Era uma luta hercúlea, mas inglória. Circulávamos nervosamente pela casa. Uma tentativa de sobreviver à invasão da torrente. Criaturas que pululam num chão de plasticina, éramos. Entregávamo-nos à luta, com os corpos a tiritar de medo.
O frio das águas já o sentíamos pelo joelho. Andaluzia estava fria. Tinha-a encostada ao meu peito. O coração ralhava. Arrastei um conjunto de blocos quebrados para junto de nós. Galgamos, como se nossa única salvação estivesse ali.
«E o celular? Precisamos de saber da mamã!»

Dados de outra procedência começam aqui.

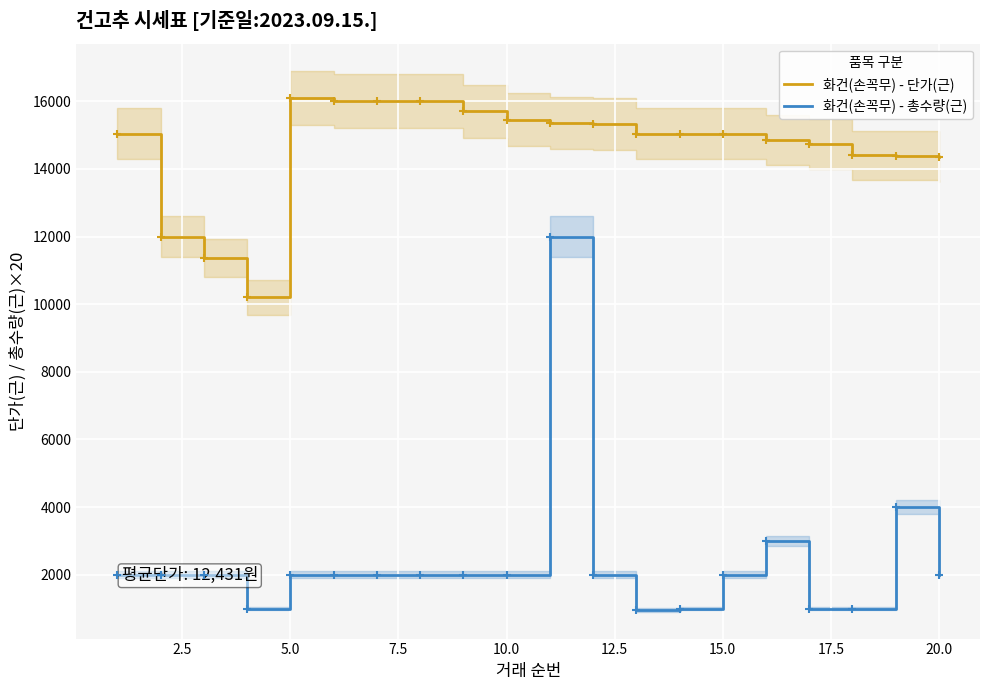

What are all the series names shown in the legend?

화건(손꼭무) - 단가(근), 화건(손꼭무) - 총수량(근)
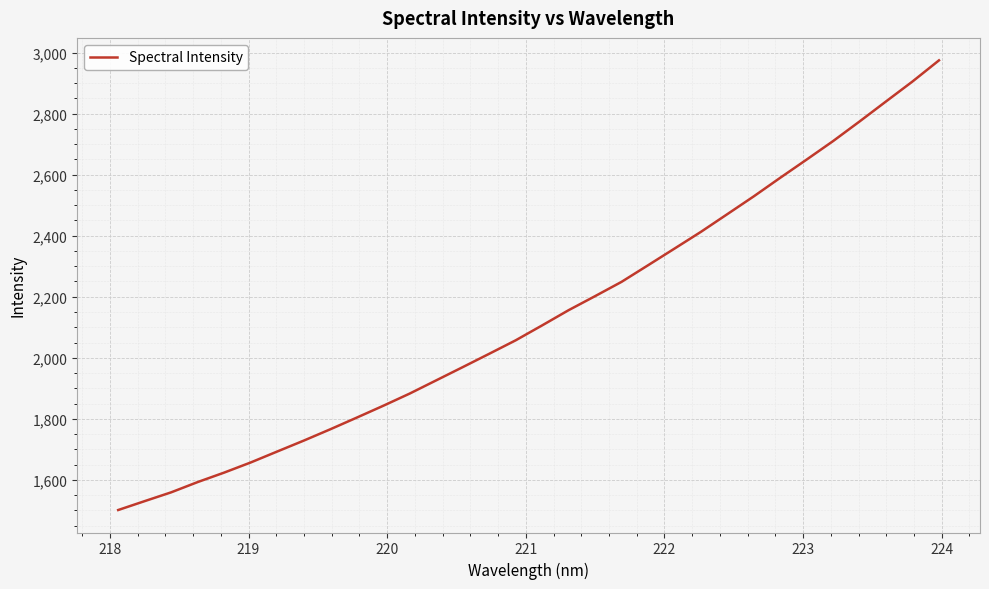

What is the difference between the maximum and second lowest values?

1443.9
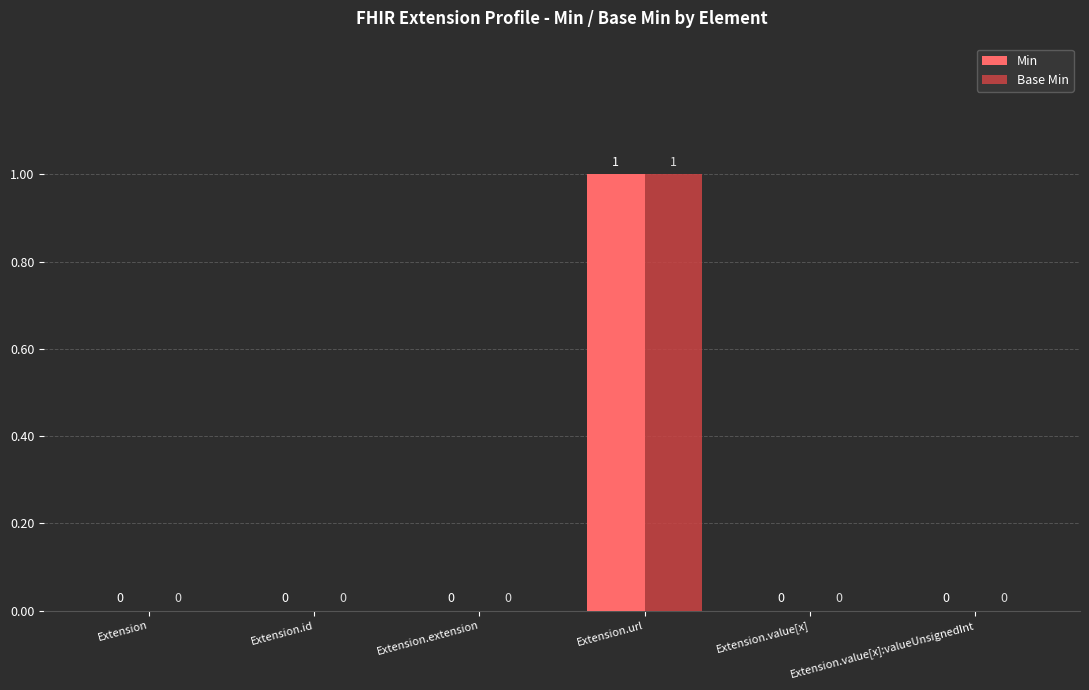

Is the value of Min at Extension.url greater than the value of Base Min at Extension.id?

Yes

Fez-se soltar. Saiu destemida do corredor. Apalpava as paredes como se a cegueira lhe tivesse chegado com a chuva. Caminhou dentro do frio da água. Como se alguma força abstracta guiasse o seu corpo na escuridão. Ouvia ecoar seus passos dentro da água, como se caíssem pouco a pouco pedras a cada passo seu.
Um estrondo abafou tudo.
Sexta-feira
Olhei para tudo com dor. Segurava o corpo invisível de Andaluzia pela mão. As pessoas corriam de um lado a outro. A força do medo caminhava em simultâneo com os passos das pessoas. Como se nada mais valesse à pena. Como se tudo fosse inútil. Para mim tudo parara. A terra dentro da água. O choro de uma dimensão cósmica. Olhei para o horizonte. Vi o céu nas águas. Tudo parecia nada.
Hilário deu uma pausa. Chorou. Um ruido suave aproximou-se. O auscultador do telefone foi silenciado. Hoje falamos, sempre que ele pode.